* [RECORDS TO USE]
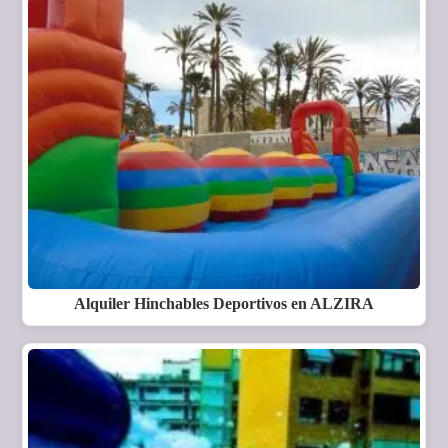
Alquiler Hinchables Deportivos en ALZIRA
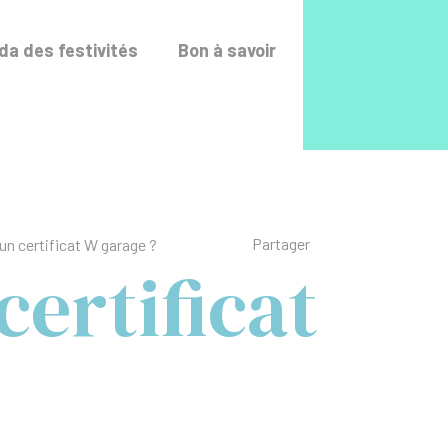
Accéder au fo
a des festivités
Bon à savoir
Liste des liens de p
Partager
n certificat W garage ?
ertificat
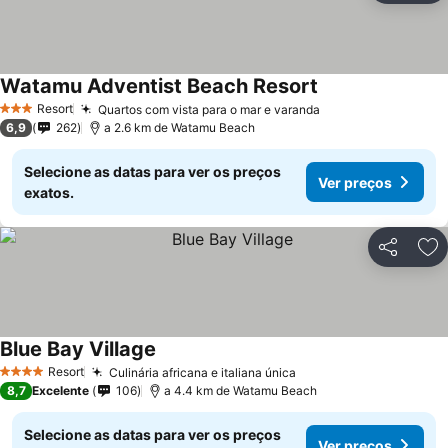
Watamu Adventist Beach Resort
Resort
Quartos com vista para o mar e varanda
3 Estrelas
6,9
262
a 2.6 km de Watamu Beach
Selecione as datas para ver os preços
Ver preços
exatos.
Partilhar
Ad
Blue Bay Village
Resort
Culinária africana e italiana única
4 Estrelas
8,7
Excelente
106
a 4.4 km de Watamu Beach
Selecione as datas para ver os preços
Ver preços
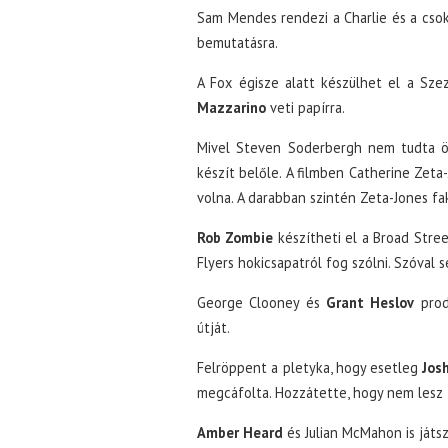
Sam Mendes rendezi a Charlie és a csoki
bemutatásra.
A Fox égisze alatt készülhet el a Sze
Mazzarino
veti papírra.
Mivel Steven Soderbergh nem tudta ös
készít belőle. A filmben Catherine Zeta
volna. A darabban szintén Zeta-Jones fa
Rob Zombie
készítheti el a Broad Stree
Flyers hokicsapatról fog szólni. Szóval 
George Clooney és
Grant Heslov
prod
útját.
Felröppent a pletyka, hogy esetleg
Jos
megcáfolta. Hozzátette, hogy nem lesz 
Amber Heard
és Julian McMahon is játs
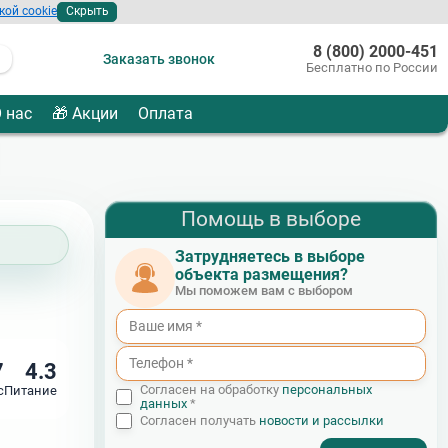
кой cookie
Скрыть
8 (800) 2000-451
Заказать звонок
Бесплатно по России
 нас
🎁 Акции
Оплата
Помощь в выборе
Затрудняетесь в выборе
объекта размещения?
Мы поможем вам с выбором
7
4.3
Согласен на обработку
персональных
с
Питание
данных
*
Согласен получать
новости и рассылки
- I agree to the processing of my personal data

* [PROBLEM DETAILS] Reproduce the material from the line containing "Watamu Adventist Beach Resort" through the line containing "és Julian McMahon is játs", both lines included, and leave out any picture placeholders.

* [TASK ANSWER]
Watamu Adventist Beach Resort
Resort
Quartos com vista para o mar e varanda
3 Estrelas
6,9
262
a 2.6 km de Watamu Beach
Selecione as datas para ver os preços
Ver preços
exatos.
Partilhar
Ad
Blue Bay Village
Resort
Culinária africana e italiana única
4 Estrelas
8,7
Excelente
106
a 4.4 km de Watamu Beach
Selecione as datas para ver os preços
Ver preços
Sam Mendes rendezi a Charlie és a csoki
bemutatásra.
A Fox égisze alatt készülhet el a Sze
Mazzarino
veti papírra.
Mivel Steven Soderbergh nem tudta ös
készít belőle. A filmben Catherine Zeta
volna. A darabban szintén Zeta-Jones fa
Rob Zombie
készítheti el a Broad Stree
Flyers hokicsapatról fog szólni. Szóval 
George Clooney és
Grant Heslov
prod
útját.
Felröppent a pletyka, hogy esetleg
Jos
megcáfolta. Hozzátette, hogy nem lesz 
Amber Heard
és Julian McMahon is játs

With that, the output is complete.